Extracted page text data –
*** Begin section ***
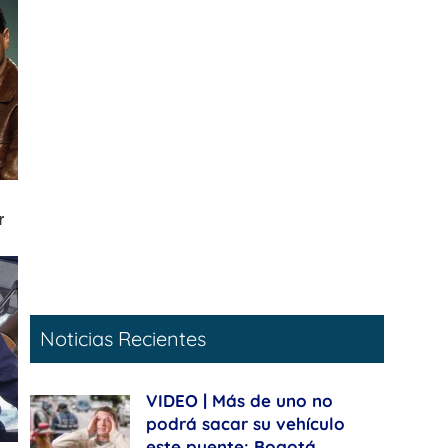
Noticias Recientes
VIDEO | Más de uno no
podrá sacar su vehículo
este puente: Bogotá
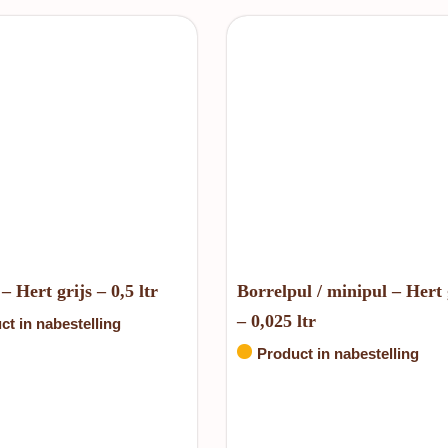
– Hert grijs – 0,5 ltr
Borrelpul / minipul – Hert 
– 0,025 ltr
ct in nabestelling
Product in nabestelling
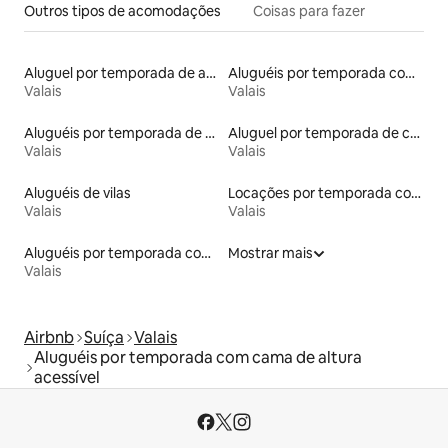
Outros tipos de acomodações
Coisas para fazer
Aluguel por temporada de apart-hotéis
Aluguéis por temporada com suítes privativas
Valais
Valais
Aluguéis por temporada de celeiros
Aluguel por temporada de casas de hóspedes
Valais
Valais
Aluguéis de vilas
Locações por temporada com piscina
Valais
Valais
Aluguéis por temporada com sauna
Mostrar mais
Valais
Airbnb
Suíça
Valais
Aluguéis por temporada com cama de altura
acessível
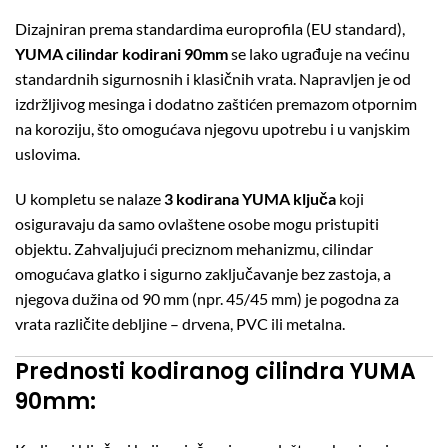
Dizajniran prema standardima europrofila (EU standard),
YUMA cilindar kodirani 90mm
se lako ugrađuje na većinu
standardnih sigurnosnih i klasičnih vrata. Napravljen je od
izdržljivog mesinga i dodatno zaštićen premazom otpornim
na koroziju, što omogućava njegovu upotrebu i u vanjskim
uslovima.
U kompletu se nalaze
3 kodirana YUMA ključa
koji
osiguravaju da samo ovlaštene osobe mogu pristupiti
objektu. Zahvaljujući preciznom mehanizmu, cilindar
omogućava glatko i sigurno zaključavanje bez zastoja, a
njegova dužina od 90 mm (npr. 45/45 mm) je pogodna za
vrata različite debljine – drvena, PVC ili metalna.
Prednosti kodiranog cilindra YUMA
90mm:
*** End section ***
After locating the line containing "grijs – 0,5 ltr" in the entries above, return it and every line after it exactly, ending at the line containing "se lako ugrađuje na većinu", without pictures.

– Hert grijs – 0,5 ltr
Borrelpul / minipul – Hert 
– 0,025 ltr
ct in nabestelling
Product in nabestelling
Outros tipos de acomodações
Coisas para fazer
Aluguel por temporada de apart-hotéis
Aluguéis por temporada com suítes privativas
Valais
Valais
Aluguéis por temporada de celeiros
Aluguel por temporada de casas de hóspedes
Valais
Valais
Aluguéis de vilas
Locações por temporada com piscina
Valais
Valais
Aluguéis por temporada com sauna
Mostrar mais
Valais
Airbnb
Suíça
Valais
Aluguéis por temporada com cama de altura
acessível
Dizajniran prema standardima europrofila (EU standard),
YUMA cilindar kodirani 90mm
se lako ugrađuje na većinu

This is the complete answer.